Directions - Below are the records; output them exactly from the first line through the line with "micrograph is of", stopping there.

Records for processing -
========================
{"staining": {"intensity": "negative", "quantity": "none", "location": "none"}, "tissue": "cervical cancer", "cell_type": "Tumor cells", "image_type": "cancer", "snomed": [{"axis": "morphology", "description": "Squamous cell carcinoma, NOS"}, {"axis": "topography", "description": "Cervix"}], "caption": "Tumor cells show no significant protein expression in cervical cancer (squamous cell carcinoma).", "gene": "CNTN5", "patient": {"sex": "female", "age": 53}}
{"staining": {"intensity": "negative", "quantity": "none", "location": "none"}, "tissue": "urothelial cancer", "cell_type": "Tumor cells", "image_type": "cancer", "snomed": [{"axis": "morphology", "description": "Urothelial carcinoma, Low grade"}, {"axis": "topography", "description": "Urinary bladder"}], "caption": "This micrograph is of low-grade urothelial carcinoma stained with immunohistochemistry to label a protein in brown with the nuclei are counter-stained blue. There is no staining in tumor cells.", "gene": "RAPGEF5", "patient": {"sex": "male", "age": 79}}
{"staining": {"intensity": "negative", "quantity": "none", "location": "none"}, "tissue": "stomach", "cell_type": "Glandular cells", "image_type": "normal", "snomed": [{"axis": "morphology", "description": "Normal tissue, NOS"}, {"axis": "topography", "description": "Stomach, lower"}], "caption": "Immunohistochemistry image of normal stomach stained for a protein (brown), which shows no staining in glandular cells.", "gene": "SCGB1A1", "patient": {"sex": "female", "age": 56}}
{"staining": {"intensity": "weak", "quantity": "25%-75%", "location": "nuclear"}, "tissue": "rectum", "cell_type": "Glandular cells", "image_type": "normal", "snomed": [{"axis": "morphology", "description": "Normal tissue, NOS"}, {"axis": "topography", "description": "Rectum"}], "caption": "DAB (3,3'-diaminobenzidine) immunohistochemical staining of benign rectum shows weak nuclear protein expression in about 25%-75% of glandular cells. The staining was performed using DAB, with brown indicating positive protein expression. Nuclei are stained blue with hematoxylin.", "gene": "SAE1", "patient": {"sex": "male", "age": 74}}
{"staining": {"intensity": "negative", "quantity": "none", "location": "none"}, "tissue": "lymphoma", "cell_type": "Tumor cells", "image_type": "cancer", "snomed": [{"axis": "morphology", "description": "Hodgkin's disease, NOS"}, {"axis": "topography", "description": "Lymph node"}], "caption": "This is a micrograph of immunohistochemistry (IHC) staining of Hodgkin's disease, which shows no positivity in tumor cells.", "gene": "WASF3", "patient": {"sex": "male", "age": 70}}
========================
Response area -
{"staining": {"intensity": "negative", "quantity": "none", "location": "none"}, "tissue": "cervical cancer", "cell_type": "Tumor cells", "image_type": "cancer", "snomed": [{"axis": "morphology", "description": "Squamous cell carcinoma, NOS"}, {"axis": "topography", "description": "Cervix"}], "caption": "Tumor cells show no significant protein expression in cervical cancer (squamous cell carcinoma).", "gene": "CNTN5", "patient": {"sex": "female", "age": 53}}
{"staining": {"intensity": "negative", "quantity": "none", "location": "none"}, "tissue": "urothelial cancer", "cell_type": "Tumor cells", "image_type": "cancer", "snomed": [{"axis": "morphology", "description": "Urothelial carcinoma, Low grade"}, {"axis": "topography", "description": "Urinary bladder"}], "caption": "This micrograph is of low-grade urothelial carcinoma stained with immunohistochemistry to label a protein in brown with the nuclei are counter-stained blue. There is no staining in tumor cells.", "gene": "RAPGEF5", "patient": {"sex": "male", "age": 79}}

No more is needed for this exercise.